In Shaw’s Never-Never-Land of a Bulgaria, an overly dramatic ingénue suddenly finds herself starring in a real life drama. Just as she’s about to drift to sleep in her bed one dark night, dreaming of her blustery fiancé, shots ring out. An enemy soldier comes crashing through her French windows. The soldier threatens to kill her, but she discovers he never carries bullets, only chocolate crèmes. As a result, these two strike up a friendship that veers dangerously close to romance. Along the way, the ingénue learns to grow up, and the soldier learns to let down his emotional guard.

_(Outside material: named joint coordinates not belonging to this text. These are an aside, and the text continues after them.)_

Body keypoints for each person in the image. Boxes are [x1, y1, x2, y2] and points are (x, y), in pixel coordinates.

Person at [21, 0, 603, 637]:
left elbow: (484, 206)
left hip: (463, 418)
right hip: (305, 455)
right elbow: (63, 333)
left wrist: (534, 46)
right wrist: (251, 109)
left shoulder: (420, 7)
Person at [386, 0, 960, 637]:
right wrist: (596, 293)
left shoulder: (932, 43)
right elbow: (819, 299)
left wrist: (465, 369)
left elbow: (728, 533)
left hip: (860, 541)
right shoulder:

David Fuller ©2009  James Arden and Tatiana Gomberg.

 

The ensemble, under Bonvissuto’s well-paced direction, play their parts with aplomb. As Raina, the brave and charming ingénue, Tatiana Gomberg sparkles with an incandescence that never descends into cloyingness. As Captain Bluntschli, the soldier, James Arden makes a credibly earnest suitor and bemused straight man to the play’s eccentrics. True, Raina and Bluntschli’s first encounter doesn’t quite generate the romantic heat it could, and Bluntschli’s war-weariness could be more impassioned. Nevertheless, Gomberg and Arden create fully-rounded characters out of roles that could easily become caricatures.

 

Ramona Floyd is memorably flighty and flirty as Raina’s mother, Catherine, while Mickey Ryan brings suitable gravitas to the Major, Raina’s father. As the pompous and lecherous Sergius Saranoff, Raina’s original fiancé, Timothy John McDonough channels William Shatner by way of John Cleese. Scott Michael Morales gives the role of Nicola the devoted servant a prideful pragmatism that’s both heartbreaking and ridiculous. Watch him walk into or out of the room, marching like a show pony in his “perfect servant” gait, stealing the scene in his wake.

 

Sheila Joons makes an earthy, assertive Louka, the lusty maid who refuses to be put in her place. Louka’s illicit encounters with Sergius are among the play’s most charged scenes. Here, Shaw’s almost Strindbergian in the way he underscores desire with violence. In these moments, Joons imbues Louka’s seductiveness with a steely determination that can be as chilling as it is charming. McDonough manages to be both cartoonish and scary, all arrogance and lust. Their scenes together are intentionally uncomfortable and compelling, funny and sad—a hint of what the whole production might have been, had it consistently found the passion beneath the candy-coated surface.

 

Still, Bonvissuto punctuates Shaw’s seriousness with lively physicality. The final third of the show, which could easily descend into staid argument, bursts with energy. During one memorable moment, Raina and Sergius, mutually exasperated with each other, mirror each other’s grumbling perfectly, and sit down at the same time, with the exact same pout.

 

Bonvissuto directs the entire play in a small, rectangular playing area, surrounded on three sides by the audience. The audience sits on stage along the actors, rather than in the cavernous church hall beyond. This instantly creates a sense of intimacy, even if it creates some weird, echo-y acoustics. Using the small space to its upmost, set designer David Fuller cleverly suggests the play’s lush locations with some muslin, a chaise lounge, and the strategic placing of iron chairs. Costume designer Mira Veikley does wonders with crisp white blouses, shawls, skirts, and military jackets to create a sense of period opulence on a small budget.

 

In all, Theater Ten Ten concocts a sumptuous Shavian confection with this production of ARMS AND THE MAN. Ingenious and genuinely heartfelt, brimming with easy charm, ARMS AND THE MAN makes a compelling argument for Theater Ten Ten’s reputation for producing quality classics on a shoestring.